_Text passage_:
The final race of the World Championships is this Sunday and while some riders haven’t made the journey to Australia, there’s a galactic startlist an open course awaits that offers something for grand tour champions and one day heroes alike.
The Course: 267km plus 7km of neutral start and almost 4,000m of vertical gain. After a procession down the coast it’s inland to climb Mount Keira once, this is a big climb but the summit is 226km from the finish. The comes 12 laps of the 17.1km circuit around Wollongong with plenty of corners but the roads are wide and predictable. It’s got two climbs, the unmarked rise of Dumfries Avenue followed by the official climb of Mount Pleasant. This climb is 1.1km at 7% but irregular and has some steep pitches, 12 times up will do plenty of damage. On the last lap it’s downhill and through some bends to the finish, consensus is that a rider only needs a small gap to stay away.
The Contenders: 4,000m of climbing is comparable to a smaller Alpine stage in a grand tour or a hilly one day classic, making the Wollongong circuit is accessible to many. The defining aspect should the reaction to the circuit and the tactical plans different teams bring, some will want to put a lid on it, others need to blow the race apart.
A year ago the Belgians were schooled on their home course. They had a viable plan to get Wout van Aert to the finish so he could unleash his sprint but others, including Remco Evenepoel, launched very early which shredded the field and made for an uncontrollable day. This can they deploy the same tactic again with van Aert a strong card to play in the finish as he can hope to clean up in a sprint but also go with any attacks, he’s sat out the time trial and is all in for this. Evenepoel can also attack but this time as late as possible, only before the others and as ever his best chance of winning is riding the field off his wheel to to go solo. Belgium have a strong team with the likes of Jasper Stuyven being deployed as a helper but he can always have his say as well.
The Netherlands can try a similar plan with Mathieu van der Poel as the sprint-late move plan and both Bauke Mollema and Dylan van Baarle as late breakaway cards who can attack when others least expect on some unheralded part of the course and leave the chasers in a stand-off behind. Van der Poel can win on this course but it’s towards the top end of his range, he’ll want his team to smother the race before he makes his move and that’s also a risk, that he goes too soon or too big.
Julian Alaphilippe has enjoyed two years in the rainbow jersey and openly talking about how happy he’d be to see a French team mate wear the jersey, both because he would but the topic arises because he’s had a torrid season and is short of form. He’s still an outsider given his punch but Benoît Cosnefroy is a better form pick and Valentin Madouas a long range card to play with Christophe Laporte a sprint card as well but all are outsiders rather than.
Tadej Pogačar (Slovenia) can do it all and to win, he almost has to because he hasn’t got a big team even if Tratnik and Polanc can help late into the race. Now he’d prefer laps of Mount Keira rather than Mount Pleasant but still packs a big sprint, especially after a hard race. If he could replay the Ronde again he might well have won it, such is his range.

_Given information_:
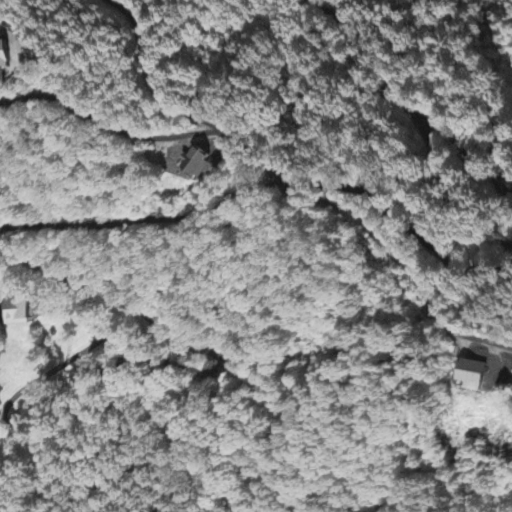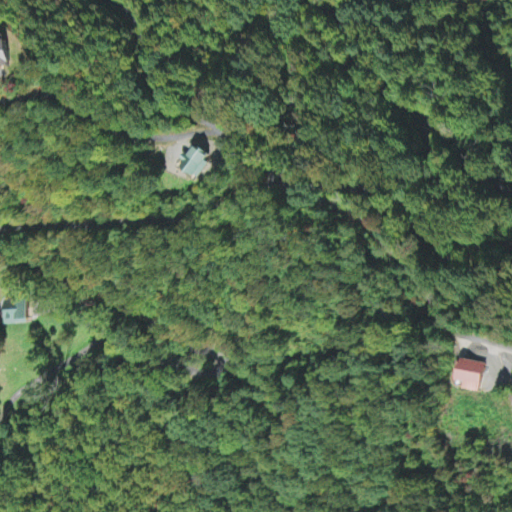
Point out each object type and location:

...

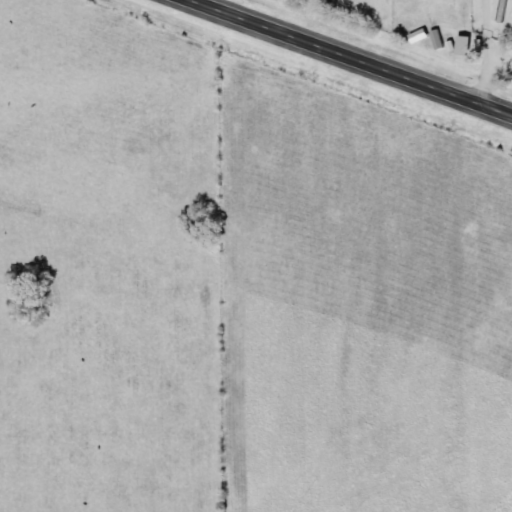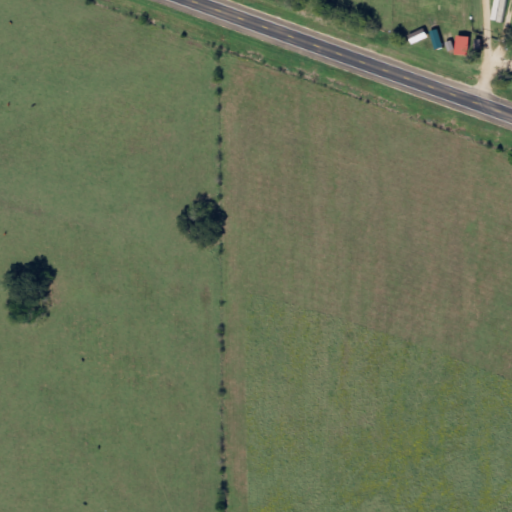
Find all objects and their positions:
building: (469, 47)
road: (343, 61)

_Work to complete_: Rename "Dumfries Avenue" as "Dumfries Road" while giving the race preview again, starting with "The Course: 267km" and going on through "to stay away.". Rely on the race preview alone, not the records.

_Solution for this problem_:
The Course: 267km plus 7km of neutral start and almost 4,000m of vertical gain. After a procession down the coast it’s inland to climb Mount Keira once, this is a big climb but the summit is 226km from the finish. The comes 12 laps of the 17.1km circuit around Wollongong with plenty of corners but the roads are wide and predictable. It’s got two climbs, the unmarked rise of Dumfries Road followed by the official climb of Mount Pleasant. This climb is 1.1km at 7% but irregular and has some steep pitches, 12 times up will do plenty of damage. On the last lap it’s downhill and through some bends to the finish, consensus is that a rider only needs a small gap to stay away.